Welcome to ‘Ask Rosie’, the space on Mamamia where you can contact me with all of your love and relationship dilemmas (including but not limited to eyebrow crabs).
I’m 28 whole years of age, so I’m fairly certain I know everything and will be able to give you ridiculously useful advice.
Consider it my selfless Oprah-style gift to humanity. Cliche cliche etc etc sassy advice cliche. You’re welcome.
Let’s get into it:
I recently got half-back with an ex-boyfriend of mine and it’s amazing. We get together when we both have time on the weekends, but don’t really talk over text or phone when we aren’t together.
The catch is, however, that both of us are moving overseas in the coming months (to different continents) and I have just realised that I have completely fallen for him again. I can see us having a really great future together, but I feel like as a young woman in her early 20s, there is a lot of foreign peen left to slay, and I also don’t want to be in a long distance relationship, nor do I want that for him.

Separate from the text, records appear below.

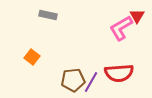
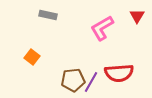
pink L-shape: moved 19 px left
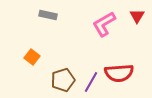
pink L-shape: moved 2 px right, 4 px up
brown pentagon: moved 10 px left; rotated 10 degrees counterclockwise
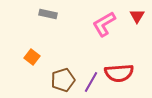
gray rectangle: moved 1 px up
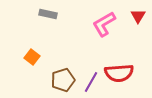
red triangle: moved 1 px right
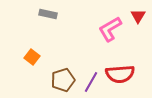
pink L-shape: moved 6 px right, 5 px down
red semicircle: moved 1 px right, 1 px down
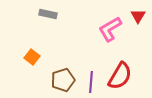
red semicircle: moved 2 px down; rotated 56 degrees counterclockwise
purple line: rotated 25 degrees counterclockwise
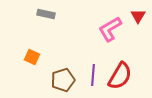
gray rectangle: moved 2 px left
orange square: rotated 14 degrees counterclockwise
purple line: moved 2 px right, 7 px up
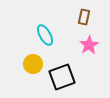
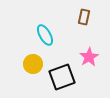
pink star: moved 12 px down
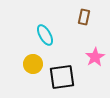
pink star: moved 6 px right
black square: rotated 12 degrees clockwise
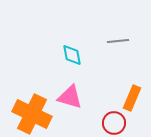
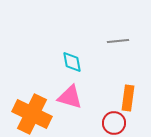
cyan diamond: moved 7 px down
orange rectangle: moved 4 px left; rotated 15 degrees counterclockwise
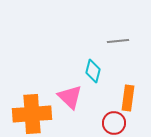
cyan diamond: moved 21 px right, 9 px down; rotated 25 degrees clockwise
pink triangle: rotated 28 degrees clockwise
orange cross: rotated 30 degrees counterclockwise
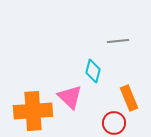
orange rectangle: moved 1 px right; rotated 30 degrees counterclockwise
orange cross: moved 1 px right, 3 px up
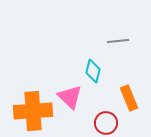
red circle: moved 8 px left
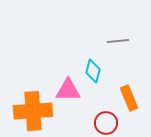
pink triangle: moved 2 px left, 7 px up; rotated 44 degrees counterclockwise
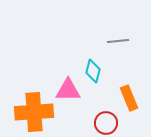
orange cross: moved 1 px right, 1 px down
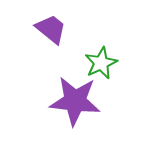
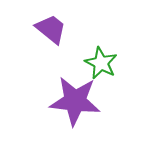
green star: rotated 20 degrees counterclockwise
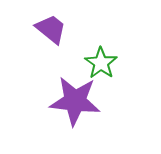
green star: rotated 8 degrees clockwise
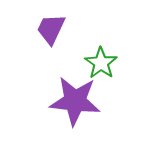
purple trapezoid: rotated 104 degrees counterclockwise
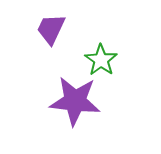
green star: moved 3 px up
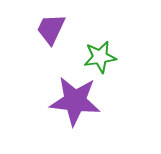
green star: moved 1 px left, 3 px up; rotated 28 degrees clockwise
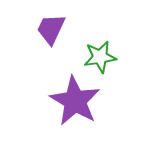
purple star: rotated 24 degrees clockwise
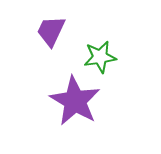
purple trapezoid: moved 2 px down
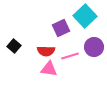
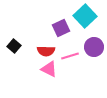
pink triangle: rotated 18 degrees clockwise
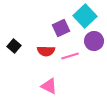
purple circle: moved 6 px up
pink triangle: moved 17 px down
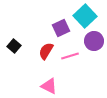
red semicircle: rotated 120 degrees clockwise
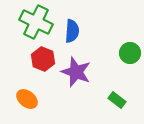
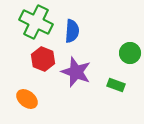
green rectangle: moved 1 px left, 15 px up; rotated 18 degrees counterclockwise
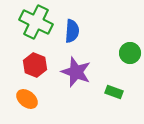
red hexagon: moved 8 px left, 6 px down
green rectangle: moved 2 px left, 7 px down
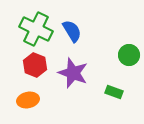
green cross: moved 7 px down
blue semicircle: rotated 35 degrees counterclockwise
green circle: moved 1 px left, 2 px down
purple star: moved 3 px left, 1 px down
orange ellipse: moved 1 px right, 1 px down; rotated 50 degrees counterclockwise
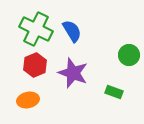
red hexagon: rotated 15 degrees clockwise
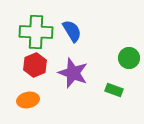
green cross: moved 3 px down; rotated 24 degrees counterclockwise
green circle: moved 3 px down
green rectangle: moved 2 px up
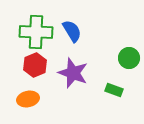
orange ellipse: moved 1 px up
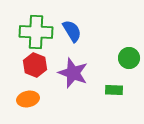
red hexagon: rotated 15 degrees counterclockwise
green rectangle: rotated 18 degrees counterclockwise
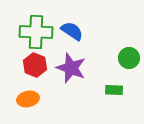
blue semicircle: rotated 25 degrees counterclockwise
purple star: moved 2 px left, 5 px up
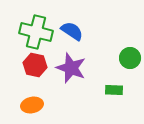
green cross: rotated 12 degrees clockwise
green circle: moved 1 px right
red hexagon: rotated 10 degrees counterclockwise
orange ellipse: moved 4 px right, 6 px down
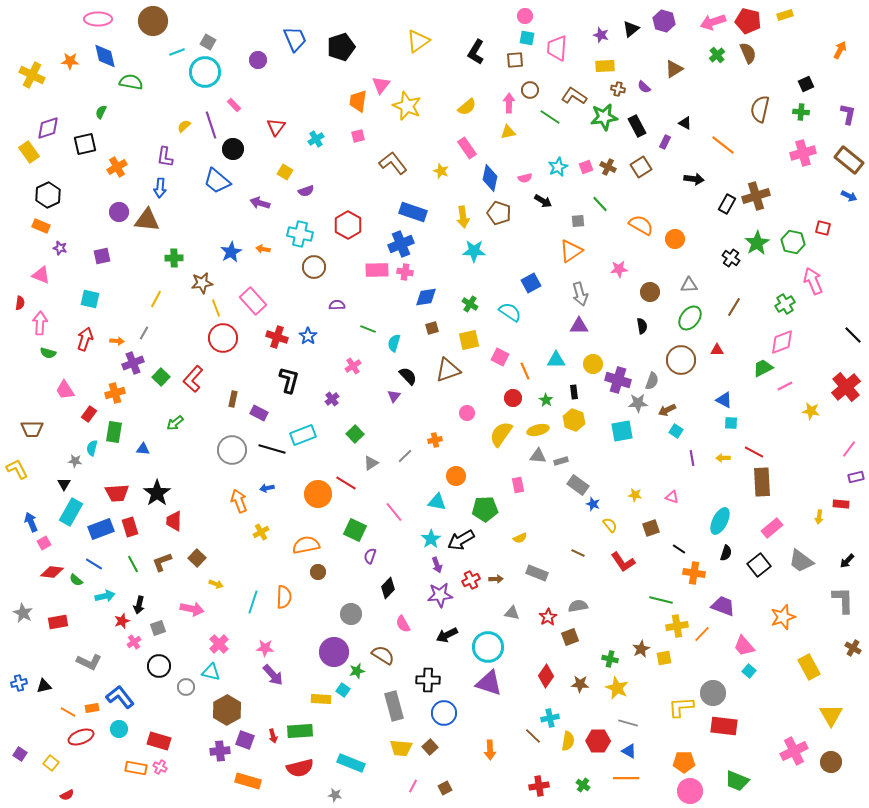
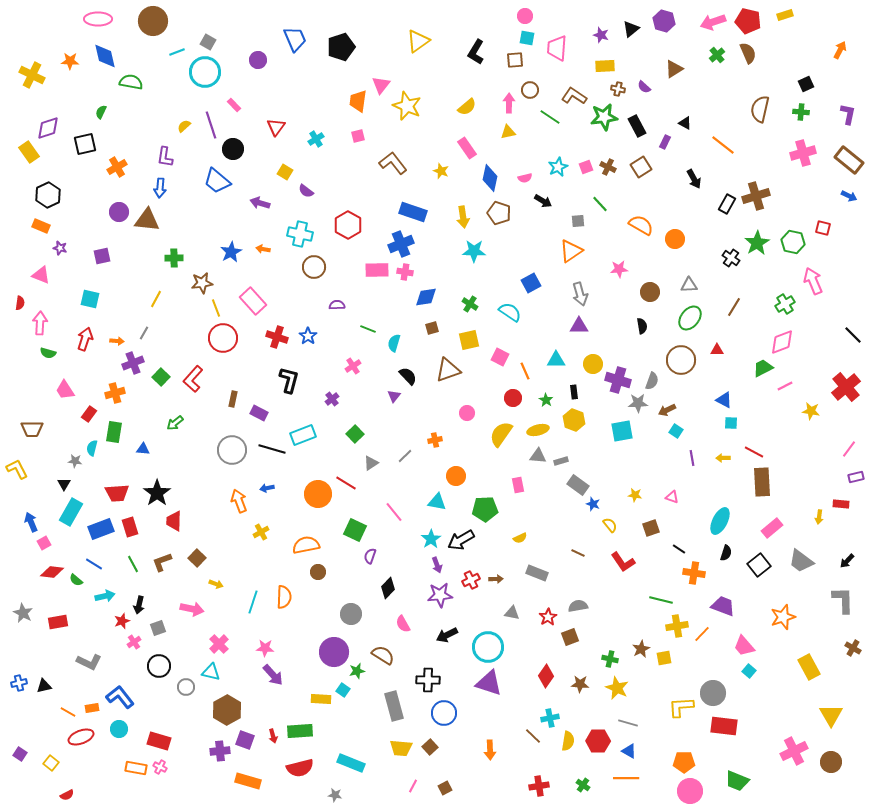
black arrow at (694, 179): rotated 54 degrees clockwise
purple semicircle at (306, 191): rotated 56 degrees clockwise
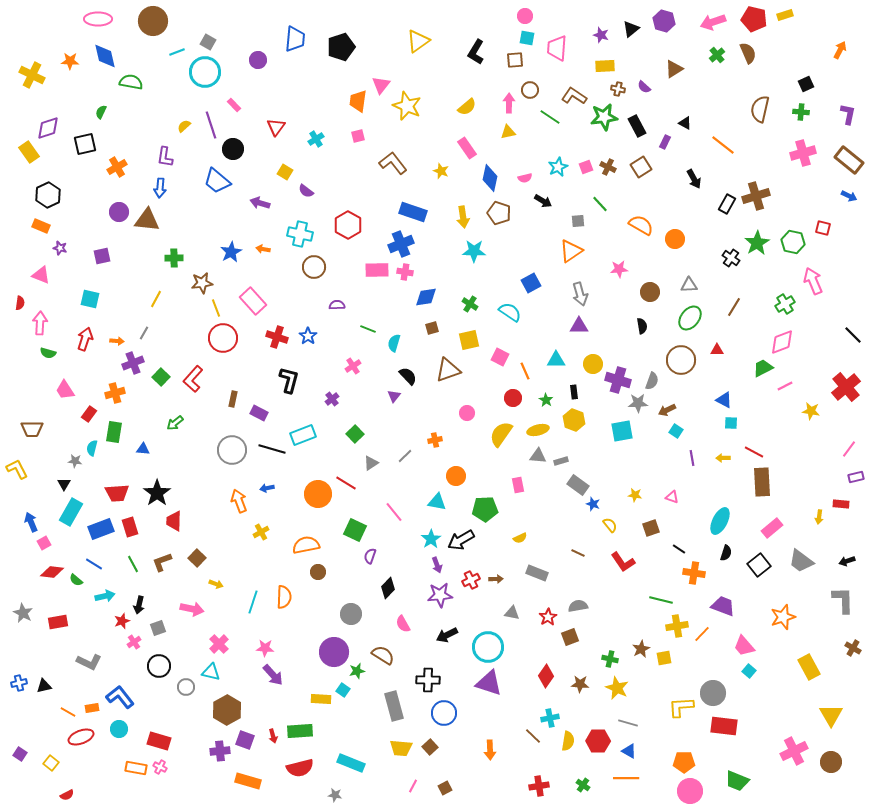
red pentagon at (748, 21): moved 6 px right, 2 px up
blue trapezoid at (295, 39): rotated 28 degrees clockwise
black arrow at (847, 561): rotated 28 degrees clockwise
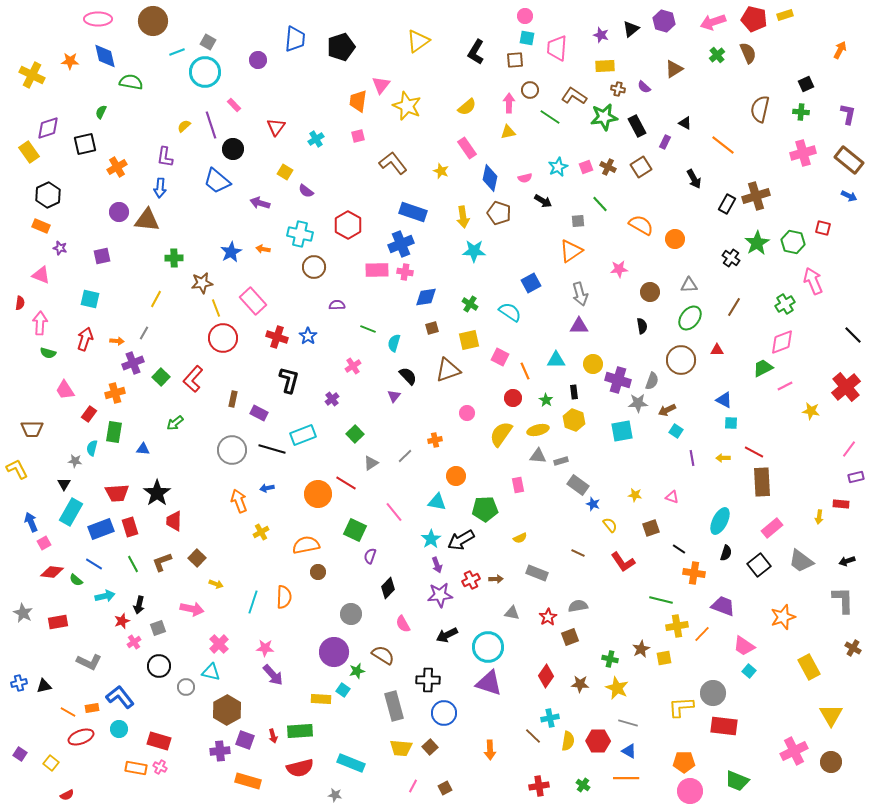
pink trapezoid at (744, 646): rotated 15 degrees counterclockwise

My question for you is, how do you think I should explain my feelings to him? Is there a way to appropriately ask someone to be your partner in advance? Like putting a reservation in at a restaurant?
So, Anon, let me see if I’ve got this straight: You would like to date this seemingly lovely gentleman, but you would also like to, as you so delicately put it, ‘slay’ a whole bunch of foreign peen.
That really is a bit of a pickle, isn’t it?
First of all, I need to admit that I’m the furthest thing from a cool kid, so I have no idea what ‘slaying’ a peen involves. Is it a fancy sex move that all the #youngpeeps are doing these days? Should I be slaying my boyfriend’s penis? Have I done it without realising? (Unless it involves me star-fishing it during missionary, I don’t think I have.) How does one ‘slay’ a peen? Is there some kind of sex weapon involved? Will I have to shave my legs?
I’m going to assume it’s some kind of sex thing. And if it’s anything like what happens when I slay a pizza, it’s probably frightening.
Anyway, let’s get down to business. As much as you might like to, you can’t really lay-by a person while you go off and do other things. You just can’t call ‘dibs’ on a human man. If you could, I’d be coming up on my 20-year anniversary with that boy who played the human Casper at the end of that movie Casper. And it wouldn’t even bother him that I don’t know how to slay his wang.
Imagine if the situation was reversed, and this boy you’ve fallen for came to you and said, “Hey, Anon, I really like you and would like to be with you, but can we put a pin in it for 18 months while I go and decimate some foreign vagina? Thanks, bae.”